Data for this exercise:
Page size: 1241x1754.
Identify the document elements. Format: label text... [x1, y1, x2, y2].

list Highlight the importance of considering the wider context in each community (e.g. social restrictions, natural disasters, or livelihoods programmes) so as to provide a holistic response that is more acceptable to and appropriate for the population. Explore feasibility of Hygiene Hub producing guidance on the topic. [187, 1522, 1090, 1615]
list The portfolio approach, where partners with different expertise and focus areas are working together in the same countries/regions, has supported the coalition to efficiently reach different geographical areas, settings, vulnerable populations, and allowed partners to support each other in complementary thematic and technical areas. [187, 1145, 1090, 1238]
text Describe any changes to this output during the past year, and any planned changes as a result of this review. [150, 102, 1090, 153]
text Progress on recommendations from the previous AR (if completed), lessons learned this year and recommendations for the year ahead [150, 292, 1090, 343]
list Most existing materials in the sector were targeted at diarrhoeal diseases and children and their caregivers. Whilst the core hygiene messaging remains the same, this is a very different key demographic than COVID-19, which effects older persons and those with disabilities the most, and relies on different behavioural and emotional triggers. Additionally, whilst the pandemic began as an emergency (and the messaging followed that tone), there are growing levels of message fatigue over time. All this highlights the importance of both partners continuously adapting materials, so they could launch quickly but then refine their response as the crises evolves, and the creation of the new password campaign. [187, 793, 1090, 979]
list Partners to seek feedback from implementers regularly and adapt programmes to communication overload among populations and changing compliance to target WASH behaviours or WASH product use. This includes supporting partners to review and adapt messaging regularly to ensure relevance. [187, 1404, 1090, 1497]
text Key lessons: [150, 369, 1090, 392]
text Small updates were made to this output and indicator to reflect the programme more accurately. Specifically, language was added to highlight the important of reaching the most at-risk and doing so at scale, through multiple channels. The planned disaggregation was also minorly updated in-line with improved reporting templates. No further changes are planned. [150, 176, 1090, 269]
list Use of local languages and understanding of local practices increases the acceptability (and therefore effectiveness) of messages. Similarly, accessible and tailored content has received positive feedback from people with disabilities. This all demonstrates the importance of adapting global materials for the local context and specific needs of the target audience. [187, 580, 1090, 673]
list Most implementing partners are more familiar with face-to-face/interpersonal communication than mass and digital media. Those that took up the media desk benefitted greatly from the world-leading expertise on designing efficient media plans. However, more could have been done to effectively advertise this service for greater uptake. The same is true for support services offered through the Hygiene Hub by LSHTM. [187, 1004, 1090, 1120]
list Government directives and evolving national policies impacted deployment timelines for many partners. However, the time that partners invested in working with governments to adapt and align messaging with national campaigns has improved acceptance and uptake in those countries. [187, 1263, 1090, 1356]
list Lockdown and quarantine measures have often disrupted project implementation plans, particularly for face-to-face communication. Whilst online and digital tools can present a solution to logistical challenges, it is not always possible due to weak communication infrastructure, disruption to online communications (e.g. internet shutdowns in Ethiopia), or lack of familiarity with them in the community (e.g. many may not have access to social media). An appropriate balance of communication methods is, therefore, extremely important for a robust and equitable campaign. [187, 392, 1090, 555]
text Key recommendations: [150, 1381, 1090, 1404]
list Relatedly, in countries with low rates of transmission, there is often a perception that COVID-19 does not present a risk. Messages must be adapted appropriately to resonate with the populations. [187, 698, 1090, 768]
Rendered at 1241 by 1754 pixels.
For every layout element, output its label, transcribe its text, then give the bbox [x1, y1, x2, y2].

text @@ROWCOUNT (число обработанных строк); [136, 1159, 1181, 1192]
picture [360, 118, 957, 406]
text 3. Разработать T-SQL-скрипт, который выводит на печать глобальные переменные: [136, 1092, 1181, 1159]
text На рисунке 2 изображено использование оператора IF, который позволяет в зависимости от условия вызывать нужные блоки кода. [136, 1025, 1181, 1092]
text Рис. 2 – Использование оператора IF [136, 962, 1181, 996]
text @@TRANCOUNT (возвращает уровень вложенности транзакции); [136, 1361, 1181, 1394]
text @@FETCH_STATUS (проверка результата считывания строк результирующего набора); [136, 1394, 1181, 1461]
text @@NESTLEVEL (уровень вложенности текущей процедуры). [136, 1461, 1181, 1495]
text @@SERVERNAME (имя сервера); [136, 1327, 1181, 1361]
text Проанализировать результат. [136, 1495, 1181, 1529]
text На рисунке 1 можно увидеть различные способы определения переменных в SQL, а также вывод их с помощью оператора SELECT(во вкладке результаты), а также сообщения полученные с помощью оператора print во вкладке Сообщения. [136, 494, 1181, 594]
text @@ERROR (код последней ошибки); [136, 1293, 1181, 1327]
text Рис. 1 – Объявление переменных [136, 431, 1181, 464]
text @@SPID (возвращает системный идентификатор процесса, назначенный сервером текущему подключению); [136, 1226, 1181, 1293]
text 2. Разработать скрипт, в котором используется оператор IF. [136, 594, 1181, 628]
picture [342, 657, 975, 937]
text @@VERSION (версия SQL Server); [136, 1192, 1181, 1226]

Directions for this task: Can you copy all of the data above word for word, leaving nothing out and changing nothing?

Solution below:
Page size: 1241x1754.
Identify the document elements. Format: label text... [x1, y1, x2, y2].

list Highlight the importance of considering the wider context in each community (e.g. social restrictions, natural disasters, or livelihoods programmes) so as to provide a holistic response that is more acceptable to and appropriate for the population. Explore feasibility of Hygiene Hub producing guidance on the topic. [187, 1522, 1090, 1615]
list The portfolio approach, where partners with different expertise and focus areas are working together in the same countries/regions, has supported the coalition to efficiently reach different geographical areas, settings, vulnerable populations, and allowed partners to support each other in complementary thematic and technical areas. [187, 1145, 1090, 1238]
text Describe any changes to this output during the past year, and any planned changes as a result of this review. [150, 102, 1090, 153]
text Progress on recommendations from the previous AR (if completed), lessons learned this year and recommendations for the year ahead [150, 292, 1090, 343]
list Most existing materials in the sector were targeted at diarrhoeal diseases and children and their caregivers. Whilst the core hygiene messaging remains the same, this is a very different key demographic than COVID-19, which effects older persons and those with disabilities the most, and relies on different behavioural and emotional triggers. Additionally, whilst the pandemic began as an emergency (and the messaging followed that tone), there are growing levels of message fatigue over time. All this highlights the importance of both partners continuously adapting materials, so they could launch quickly but then refine their response as the crises evolves, and the creation of the new password campaign. [187, 793, 1090, 979]
list Partners to seek feedback from implementers regularly and adapt programmes to communication overload among populations and changing compliance to target WASH behaviours or WASH product use. This includes supporting partners to review and adapt messaging regularly to ensure relevance. [187, 1404, 1090, 1497]
text Key lessons: [150, 369, 1090, 392]
text Small updates were made to this output and indicator to reflect the programme more accurately. Specifically, language was added to highlight the important of reaching the most at-risk and doing so at scale, through multiple channels. The planned disaggregation was also minorly updated in-line with improved reporting templates. No further changes are planned. [150, 176, 1090, 269]
list Use of local languages and understanding of local practices increases the acceptability (and therefore effectiveness) of messages. Similarly, accessible and tailored content has received positive feedback from people with disabilities. This all demonstrates the importance of adapting global materials for the local context and specific needs of the target audience. [187, 580, 1090, 673]
list Most implementing partners are more familiar with face-to-face/interpersonal communication than mass and digital media. Those that took up the media desk benefitted greatly from the world-leading expertise on designing efficient media plans. However, more could have been done to effectively advertise this service for greater uptake. The same is true for support services offered through the Hygiene Hub by LSHTM. [187, 1004, 1090, 1120]
list Government directives and evolving national policies impacted deployment timelines for many partners. However, the time that partners invested in working with governments to adapt and align messaging with national campaigns has improved acceptance and uptake in those countries. [187, 1263, 1090, 1356]
list Lockdown and quarantine measures have often disrupted project implementation plans, particularly for face-to-face communication. Whilst online and digital tools can present a solution to logistical challenges, it is not always possible due to weak communication infrastructure, disruption to online communications (e.g. internet shutdowns in Ethiopia), or lack of familiarity with them in the community (e.g. many may not have access to social media). An appropriate balance of communication methods is, therefore, extremely important for a robust and equitable campaign. [187, 392, 1090, 555]
text Key recommendations: [150, 1381, 1090, 1404]
list Relatedly, in countries with low rates of transmission, there is often a perception that COVID-19 does not present a risk. Messages must be adapted appropriately to resonate with the populations. [187, 698, 1090, 768]
Rendered at 1241 by 1754 pixels.
For every layout element, output its label, transcribe its text, then give the bbox [x1, y1, x2, y2].

text @@ROWCOUNT (число обработанных строк); [136, 1159, 1181, 1192]
picture [360, 118, 957, 406]
text 3. Разработать T-SQL-скрипт, который выводит на печать глобальные переменные: [136, 1092, 1181, 1159]
text На рисунке 2 изображено использование оператора IF, который позволяет в зависимости от условия вызывать нужные блоки кода. [136, 1025, 1181, 1092]
text Рис. 2 – Использование оператора IF [136, 962, 1181, 996]
text @@TRANCOUNT (возвращает уровень вложенности транзакции); [136, 1361, 1181, 1394]
text @@FETCH_STATUS (проверка результата считывания строк результирующего набора); [136, 1394, 1181, 1461]
text @@NESTLEVEL (уровень вложенности текущей процедуры). [136, 1461, 1181, 1495]
text @@SERVERNAME (имя сервера); [136, 1327, 1181, 1361]
text Проанализировать результат. [136, 1495, 1181, 1529]
text На рисунке 1 можно увидеть различные способы определения переменных в SQL, а также вывод их с помощью оператора SELECT(во вкладке результаты), а также сообщения полученные с помощью оператора print во вкладке Сообщения. [136, 494, 1181, 594]
text @@ERROR (код последней ошибки); [136, 1293, 1181, 1327]
text Рис. 1 – Объявление переменных [136, 431, 1181, 464]
text @@SPID (возвращает системный идентификатор процесса, назначенный сервером текущему подключению); [136, 1226, 1181, 1293]
text 2. Разработать скрипт, в котором используется оператор IF. [136, 594, 1181, 628]
picture [342, 657, 975, 937]
text @@VERSION (версия SQL Server); [136, 1192, 1181, 1226]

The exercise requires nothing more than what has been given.